A presença de meios navais portugueses no Golfo da Guiné
Portugal tem-se mantido muito ativo no combate à pirataria marítima e aos AMACN desde 2009, altura em começou a participar com as suas Forças Armadas em várias operações na região do “Corno de África”. A Marinha portuguesa já ali esteve presente, com meios navais, por seis vezes. Nos últimos anos Portugal tem estado mais focado na região do Golfo da Guiné, onde tem participado com as suas Forças Armadas, nomeadamente com a Marinha, em vários exercícios e operações de combate à pirataria marítima e aos AMACN.


A proteção armada a bordo dos navios mercantes
Em termos legislativos Portugal fez também aprovar um importante diploma legal para o combate a este tipo de ilícitos. Trata-se do Decreto-Lei n.º 159/2019, de 24 de outubro, da Presidência do Conselho de Ministros, o qual
… aprova um regime jurídico do exercício da atividade de segurança privada armada a bordo de navios que arvorem bandeira portuguesa e que atravessem áreas de alto risco de pirataria.

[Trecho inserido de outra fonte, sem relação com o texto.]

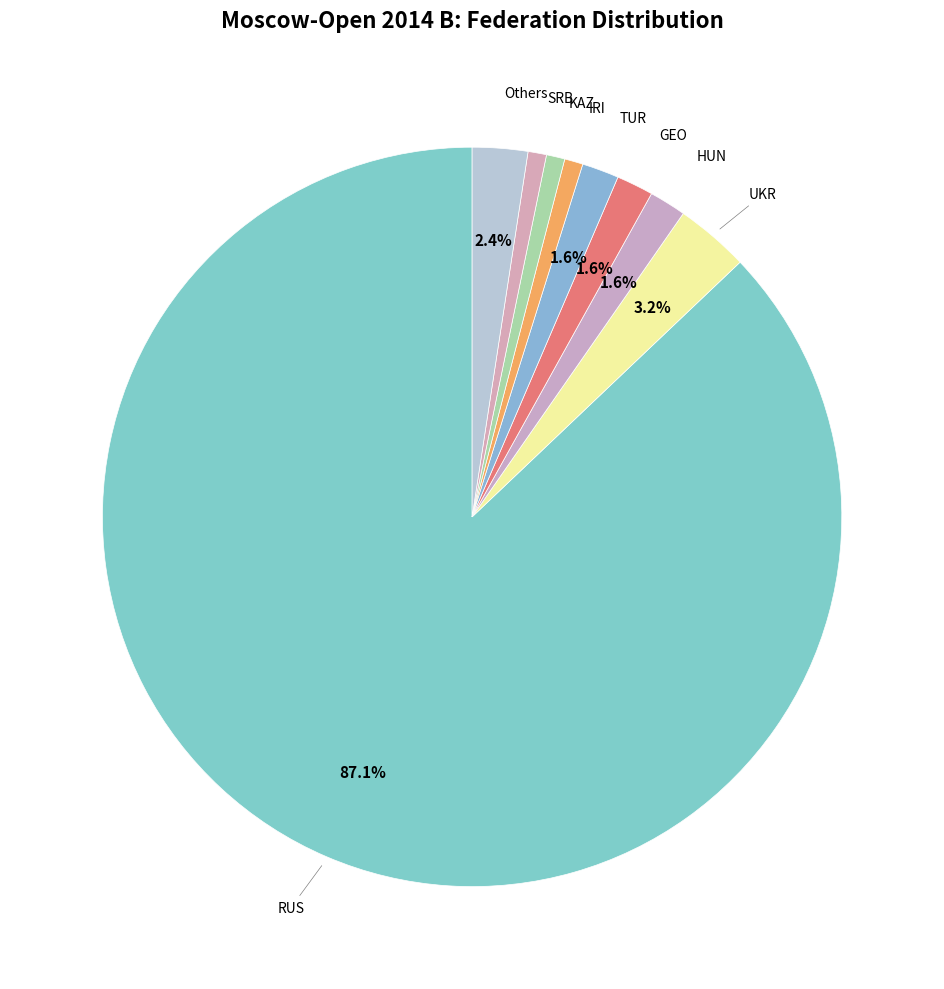

To the nearest percent, what is the difference between the largest and smallest slice percentages?

86%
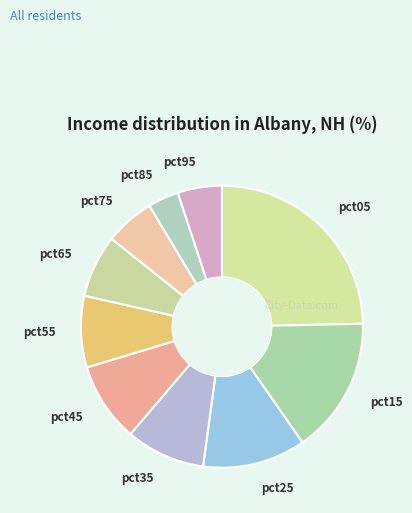

How many slices are in this pie chart?

10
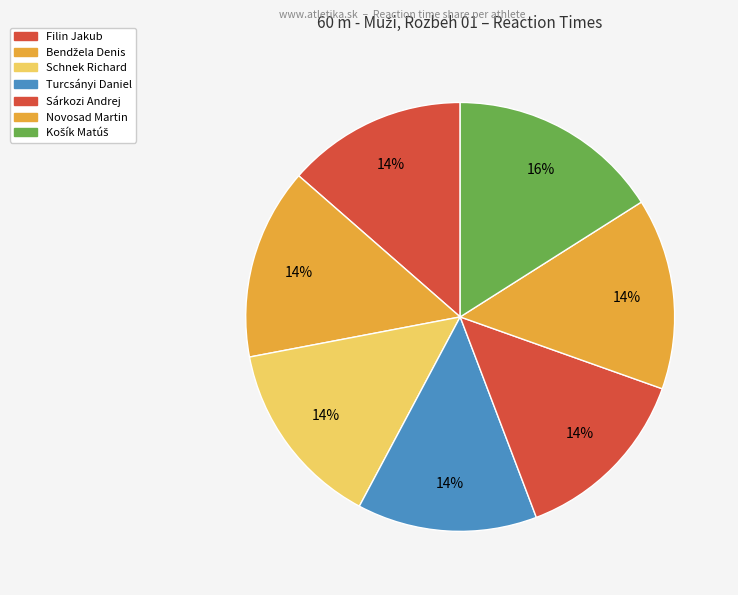

Is it true that Novosad Martin is 15% of the pie?

False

Este Decreto-Lei para além de permitir aos armadores, caso queiram, poder ter segurança armada a bordo, aumentando assim a segurança dos seus navios, irá contribuir certamente para o aumento do número de registos no MAR, pois este fator é determinante para muitos armadores quando têm de escolher o local de registo dos seus navios.
Contudo, para que tudo isto se possa operacionalizar falta ainda a regulamentação do Decreto-Lei n.º 159/2019, a qual já deveria ter ocorrido.

Nota da redação: Recentemente, em declarações ao jornal Diário de Notícias da Madeira, o administrador executivo da SDM, Roy Garibaldi, afirmou que
o facto de um dos navios pirateados pertencer à MSC, o segundo maior armador mundial, não abona em favor de Portugal”
e mais,
a SDM sabe que a MSC planeava aumentar a sua frota no MAR e que, neste momento, está a reequacionar tudo”.
Acrescentou ainda que
“há um risco comprovado de navios e sociedades de shipping registadas na Madeira de deixarem Portugal, prejudicando obviamente a imagem que o País vinha conquistando no universo do shipping no plano internacional.”
Fonte: DNotícias – Menos de 40 dias para armar navios
Notas:
[1] Atos ilícitos idênticos aos da pirataria, só que cometidos no mar territorial ou em águas interiores. O mar territorial consiste numa zona marítima, sob soberania nacional, que vai até às 12 mi, contadas a partir da “linha de costa” (linha de base reta ou normal) de um Estado. Uma milha náutica são 1.852 metros.
[2] IMO: 9308601.
[3] IMO: 9656137.
[4] É a designação dada ao compartimento do navio criado propositadamente para proteger a tripulação de um ataque pirata, refugiando-se esta no seu interior sempre que esse ocorra.
[5] Designado em português por Centro de Coordenação de Busca e Salvamento Marítimo de Lisboa.